Abstract
Epilepsy among the elderly is a frequently occurring pathology, differing in etiology, clinical presentation and prognosis from those of young people. In addition, beyond a certain age, physiological modifications are produced in the metabolism which alter the pharmacokinetics of antiepileptic drugs (AEDs), increasing the risk of pharmacological interactions, already greater in these patients due to the frequency of polypharmacy. Furthermore, elderly patients are particularly sensitive to certain secondary effects of AEDs, as for example, cognitive disturbances, osteoporosis or weight increase. Given that the efficacy of the major AEDs is a priori quite similar, and that the epilepsies occurring in this age-group generally have a good prognosis, the selection of an AED will depend more upon its pharmacokinetics and ability to induce certain secondary effects than on its efficacy. In this respect, levetiracetam and pregabalin, followed by oxcarbazepine and lamotrigine have the most favorable pharmocokinetical profile. Moreover, on the whole these drugs have very few cognitive effects, do not induce osteoporosis and, with the exception of pregabalin, do not affect weight, making them the first selection for use in the treatment of epilepsy in the elderly.

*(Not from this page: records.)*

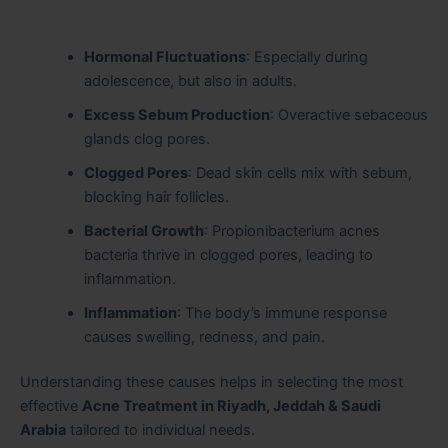
Hormonal Fluctuations
: Especially during
adolescence, but also in adults.
Excess Sebum Production
: Overactive sebaceous
glands clog pores.
Clogged Pores
: Dead skin cells mix with sebum,
blocking hair follicles.
Bacterial Growth
: Propionibacterium acnes
bacteria thrive in clogged pores, leading to
inflammation.
Inflammation
: The body’s immune response
causes swelling, redness, and pain.
Understanding these causes helps in selecting the most
effective
Acne Treatment in Riyadh, Jeddah & Saudi
Arabia
tailored to individual needs.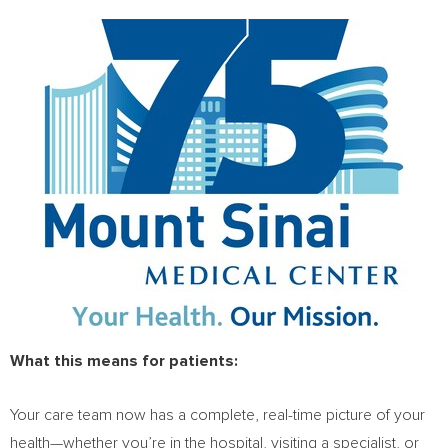
What this means for patients:
Your care team now has a complete, real-time picture of your
health—whether you’re in the hospital, visiting a specialist, or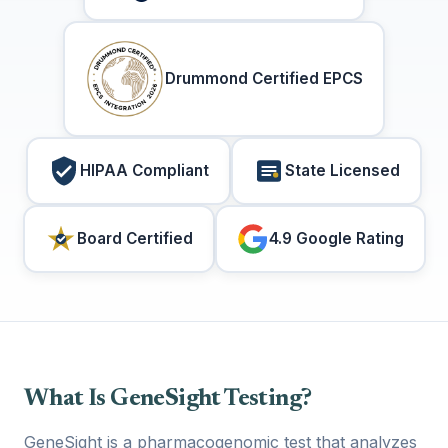
Drummond Certified EPCS
HIPAA Compliant
State Licensed
Board Certified
4.9 Google Rating
What Is GeneSight Testing?
GeneSight is a pharmacogenomic test that analyzes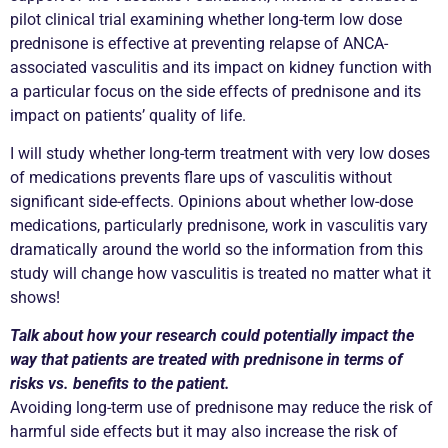
pilot clinical trial examining whether long-term low dose
prednisone is effective at preventing relapse of ANCA-
associated vasculitis and its impact on kidney function with
a particular focus on the side effects of prednisone and its
impact on patients’ quality of life.
I will study whether long-term treatment with very low doses
of medications prevents flare ups of vasculitis without
significant side-effects. Opinions about whether low-dose
medications, particularly prednisone, work in vasculitis vary
dramatically around the world so the information from this
study will change how vasculitis is treated no matter what it
shows!
Talk about how your research could potentially impact the
way that patients are treated with prednisone in terms of
risks vs. benefits to the patient.
Avoiding long-term use of prednisone may reduce the risk of
harmful side effects but it may also increase the risk of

Keywords: epilepsy, the elderly, antiepileptic drugs
Introduction
Epilepsy is particularly common in the over 60s. A number of epidemiological studies carried out around the world have shown that the prevalence of epilepsy rises rapidly above this age, even increasing beyond the other prevalence peak which appears in infancy. On the one hand, we have those patients whose epilepsy started at whatever age and who are now over 60 year-old, and on the other hand those in whom it started after this age, the latter representing 25% of the new cases of epilepsy (Sander and Shoevon 1996). The incidence of epilepsies in the over 60s is double the figure for those aged between 40 and 59 years old and follows a lineal growth reaching a figure of 140/100,000 for the over 80s, three times the figure for those in the 60–69 year-old age group (Loiseau et al 1990; Tallis et al 1991; Hauser 1992; Hauser et al 1993). Thus, epilepsy together with cerebrovascular pathology and dementias is one of the most common neurological pathologies in old age. Moreover, as will be seen below, both cerebrovascular pathology and dementias may be a cause of epilepsy. Given the tendency towards an ageing population in the West, an increase in the number of epileptic patients, particularly in this segment of the population, can be expected.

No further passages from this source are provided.